By: Amanda Douglas
Many employment agreements contain a bonus provision which will often be couched in terms that, on the face of it, seem to vest complete control of the operation of the bonus with the employer.

As an employer, you will have an interest in having such control, given the bonus may or may not be warranted for each particular year. 

However, a common mistake that employers can make in the exercise of a bonus scheme is to presume that the terms of the bonus allow them absolute discretion. So, in situations where the employer has declined to pay a bonus, they will be surprised to find a challenge to their decision by the employee. It was, after all, their decision and theirs only…..wasn't it? - It was labelled as "discretionary", after all.

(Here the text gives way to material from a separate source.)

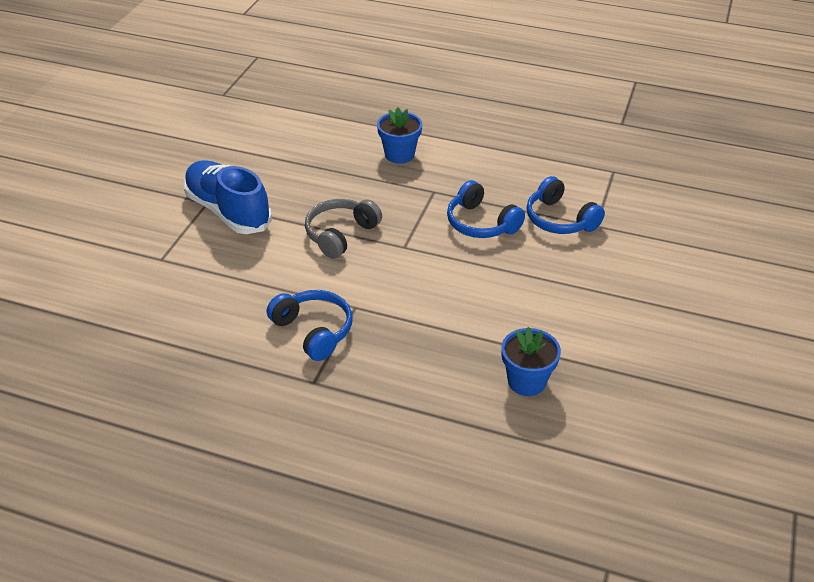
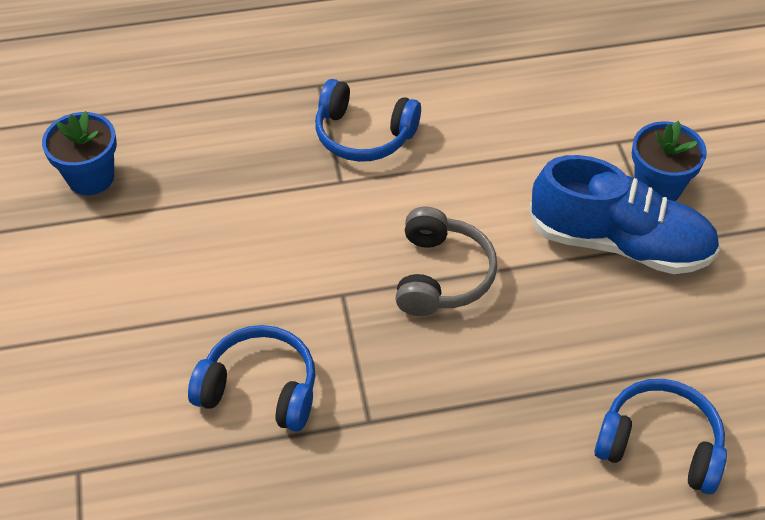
camera: 150 degrees right, 10 degrees up
(399, 155) = (480, 481): blue flower pot -> blue flower pot (657, 187)
(560, 219) = (141, 456): blue headphones -> blue headphones (659, 445)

These employers will, later, be even more surprised when the Employment Relations Authority or Employment Court ("the courts") tells them they were wrong.

So, how do apparently discretionary terms end up becoming an enforceable part of the relationship?

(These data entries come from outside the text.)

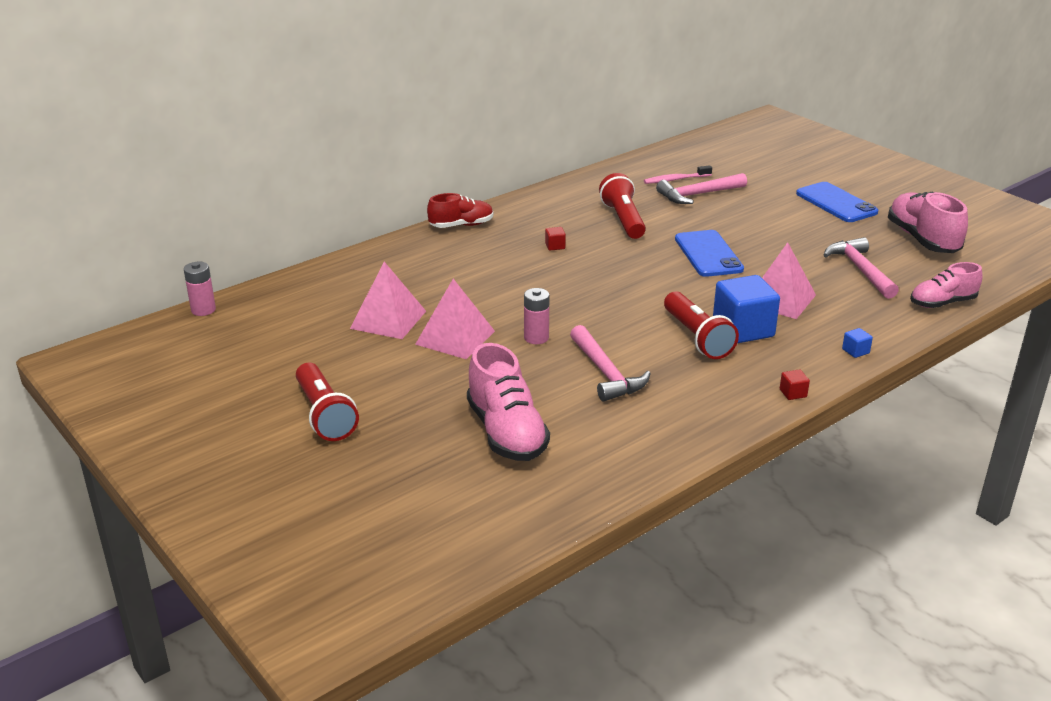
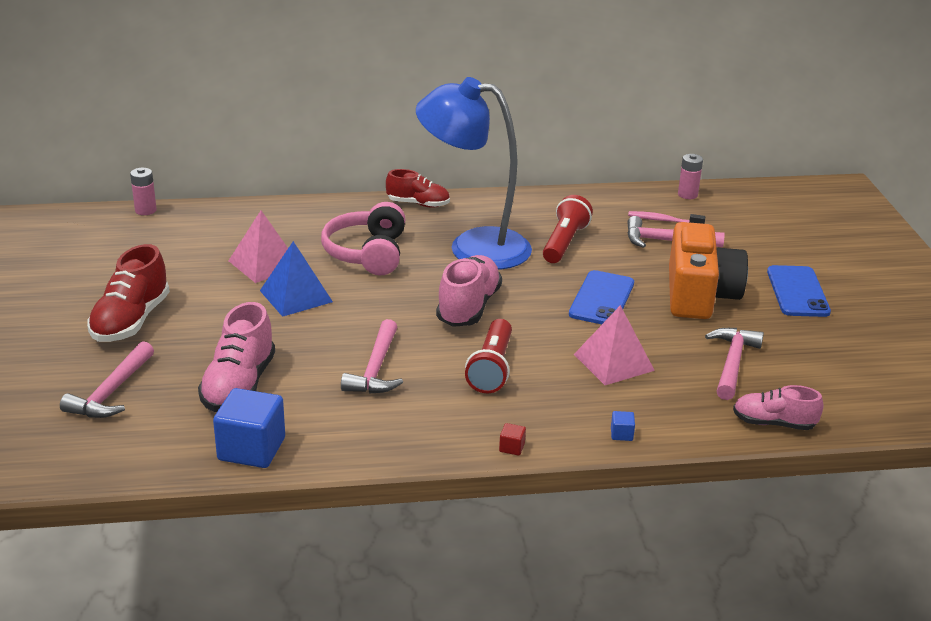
camera: 30 degrees right, 0 degrees up
(325, 415) = (131, 321): red flashlight -> red shoe
(392, 486) = (111, 392): none -> pink hammer
(455, 337) = (296, 296): pink pyramid -> blue pyramid
(472, 280) = (368, 253): none -> pink headphones
(536, 338) = (358, 319): pink battery -> pink battery (687, 195)
(555, 246) = (473, 247): red cube -> blue lamp
(743, 329) = (542, 376): blue cube -> blue cube (251, 449)
(773, 227) = (699, 295): none -> orange camera
(922, 239) = (841, 356): pink shoe -> pink shoe (468, 307)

The starting point is found at s 103(1)(b) of the Employment Relations Act 2000 (the Act), which provides for personal grievances for "unjustified disadvantage". For such a grievance to exist, a "condition of employment" must be altered by the employer, unjustifiably, and to the disadvantage of the employee.

Many employers will not naturally view a discretionary bonus as a "condition of employment". So what exactly is a condition of employment and is a bonus one of them?

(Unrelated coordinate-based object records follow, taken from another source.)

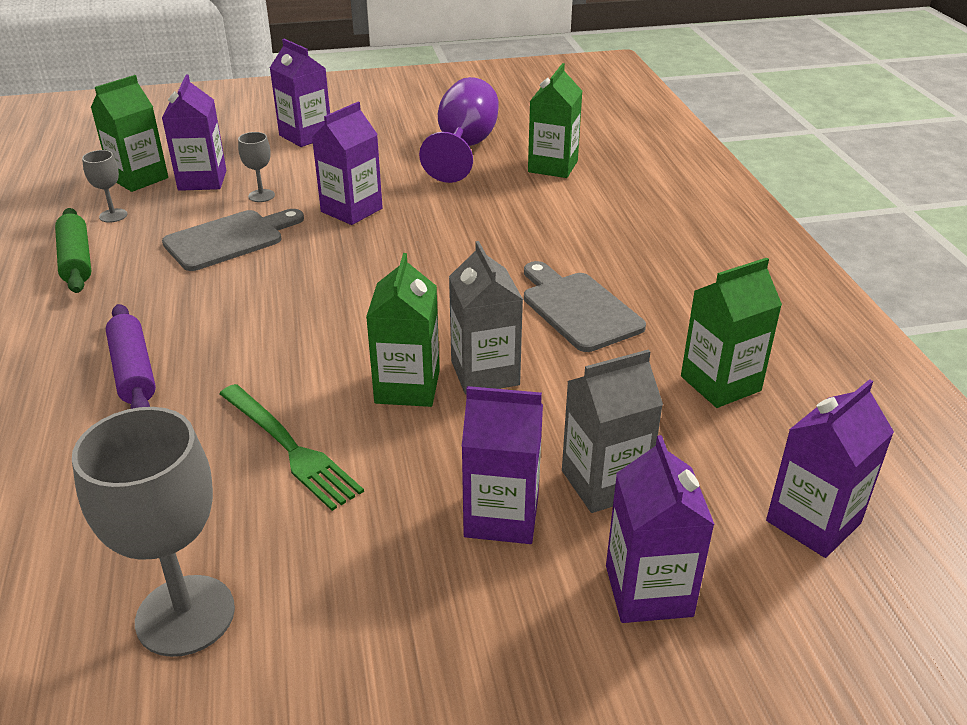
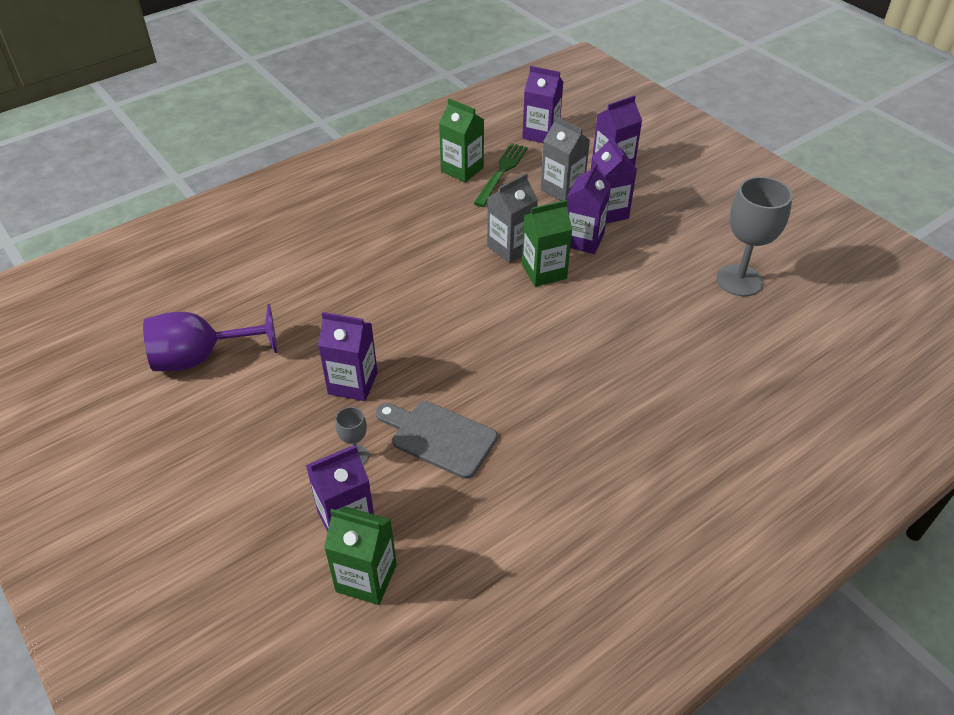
camera: 115 degrees left, 10 degrees up
(76, 260) = (528, 522): green rolling pin -> none
(113, 215) = (446, 548): grey goblet -> none
(133, 371) = (619, 396): purple rolling pin -> none
(290, 448) = (623, 295): green fork -> green fork (501, 172)
(305, 136) = (211, 488): purple carton -> purple carton (583, 240)
(553, 166) = (221, 293): green carton -> none
(578, 308) = (423, 230): grey cutting board -> none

The Courts have held that a condition of employment is:
"Broadly speaking, terms of employment are all the rights, benefits and obligations arising out of the employment relationship. The concept is necessarily wider than the terms of an employment contract."

A review of several bonus cases reveals that this definition has been used by the courts to capture most bonus clauses from employment agreements, regardless of labels such as "discretionary". For example, bonus payments that have been founded in documents which clearly stated that they were not a part of the employment contract, and could be withdrawn or modified by the employer as they saw fit, have still been held to be a condition of employment. The legal point the courts are making is that a condition of employment is a wider concept than the written terms of the contract.

What an employer should appreciate is where to properly focus its attention. Just because the Courts will classify a bonus clause as a condition of employment, does not mean that the employer is then obligated to pay the bonus.

What the Courts have stated is that an employer, using a discretionary bonus clause, is bound to exercise its discretion to the employee in good faith. So, where the clause provides for discretion to be exercised, the employer must do so, fairly and honestly. If at the end of such an exercise, no bonus will be payable, then so be it and the employee should have no complaint – the employer will have discharged its obligation to exercise its discretion.

The important point for employers is that it will be difficult to argue that a bonus is not caught under the widely interpreted provision at s 103(1)(b) of "condition of employment", no matter what label is put on it.

What an employer should do however is focus on what is contained within the agreement itself. The bonus calculation and whether any amount will be paid should be expressed as discretionary. From there, the employer should ensure that:
  1. there is a history of discretionary calculation treatment.
  2. the payments are not incorporated into wages and are instead paid as separate payments.
  3. the exercise of the discretion is done in good faith.